In the discourse of power, do cannibalistic fictions make every man an alpha male? In the 20th century, some older figures (the ogre; the vampire; the lycanthrope), who had been outrageously virilised, were updated in new subversive fictions, to the point of exploding the old antagonisms (man/woman, nature/culture, etc)[iii]. Moreover, increasingly numerous variations on the figure of a Cronus guaranteeing his power by devouring his competing children tell us other stories.

The cannibalistic monster also comes in feminine form. How has this form of monstrosity been thought of in literature and the arts since modernity? The “cannibalistic aesthetic” seems to oppose femininity and motherhood. If cannibalism is ingestion, breastfeeding would be the gift that reverses its movement. If cannibalism is digestion, the parturient delivering a human represents the oxymoron of digested flesh. Female cannibalism would therefore be considered not only a unique form of criminality but also a crime against nature. Can this evolution of the power of devouring be considered a form of feminism? The current aesthetic discourse (in literature, but also art or cinema) muddy the waters: the cannibal replays the Dionysian initiation within a drama as in the Franco-Belgian film Grave (2016), by Julia Ducourneau, or the recent American tv show Yellowjackets (2022). It can be perceived as a metaphor for poetic creation with Catherine Lalonde[iv], and not simply as a blind spot of ultimate barbarism as with Goya[v], or even as a transgressive game with Oleg Kulik who replays in photomontage Cronos devouring his daughter in a series entitled Alice vs. Lolita[vi].

Interpreted as a catharsis or a posture[vii], cannibalism deserves a transdisciplinary approach so that we can grasp the complexity of this “flesh and blood”[viii] subject. To grasp the vectors of the representation of the monster as a cannibal, we will examine the literature and art of the 20th and 21st centuries in the light of myth, including non-Western and Indigenous (think of the Head flying at the Wyandot) to capture new postures that shed light on the current world.

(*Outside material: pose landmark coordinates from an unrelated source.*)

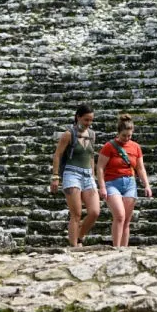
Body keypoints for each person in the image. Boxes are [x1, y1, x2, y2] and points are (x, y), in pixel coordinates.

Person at [96, 113, 153, 247]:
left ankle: (124, 248)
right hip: (112, 183)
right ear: (118, 133)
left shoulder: (135, 147)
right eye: (124, 136)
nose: (126, 138)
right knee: (120, 216)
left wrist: (147, 185)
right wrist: (102, 187)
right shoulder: (109, 146)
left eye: (129, 136)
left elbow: (140, 168)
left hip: (130, 183)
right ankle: (116, 247)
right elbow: (99, 168)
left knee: (127, 220)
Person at [50, 103, 100, 247]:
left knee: (95, 212)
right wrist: (55, 176)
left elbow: (91, 156)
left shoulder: (92, 134)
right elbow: (57, 155)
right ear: (78, 117)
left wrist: (93, 176)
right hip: (71, 173)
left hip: (88, 175)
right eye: (86, 120)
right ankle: (73, 246)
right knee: (76, 213)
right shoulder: (68, 134)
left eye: (91, 120)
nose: (88, 123)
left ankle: (80, 236)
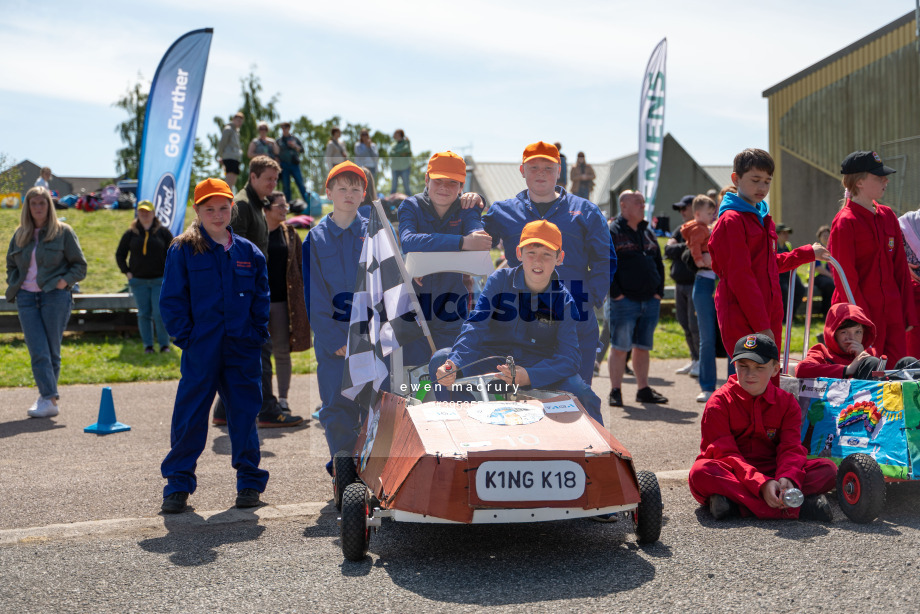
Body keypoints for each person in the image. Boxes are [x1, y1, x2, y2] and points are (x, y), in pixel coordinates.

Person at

Articles, texts and creative works (in French, English or German) should be sent no later than December 1, 2022 to musemedusa@umontreal.ca, with a copy to Marie-Hélène Larochelle (mlarochelle@glendon.yorku.ca) and Claire Caland (calandfc@yahoo.fr). Each contribution must be accompanied by a brief author bio bio-bibliographic notice, two abstracts summaries (except for creations!) and two lists of 10 keywords, one in French and one in English or German (see the writing protocol).


[i] Claude Lévi-Strauss, Nous sommes tous des cannibales, Paris, Le Seuil, 2013.
[ii] Michel Foucault, Les anormaux, Paris, Gallimard/Seuil, coll. « Hautes études », 1999.
[iii] Voir Georges Guille-Escuret, Les mangeurs d’autres, Paris, Éditions de l’EHESS,  coll. « Cahiers de l’homme », n° 41, 2012.
[iv] Catherine Lalonde, La Dévoration des fées, Montréal, Le Quartanier, 2017.
[v] Francisco Goya, Saturne dévorant un de ses fils, peinture murale transférée sur toile, 1819-1823 (Prado).
[vi] Oleg Kilk, Alice vs. Lolita, exposition à la galerie Rabouan Moussian à Paris, en 2000.
[vii] Jérôme Meizoz, Postures littéraires. Mises en scène modernes de l’auteur, Genève, Slatkine, 2007.
[viii] Vincent Vandenberg, De chair et de sang. Images et pratiques du cannibalisme de l’Antiquité au Moyen âge, Rennes, Presses universitaires de Rennes, coll. « Table des Hommes », 2014.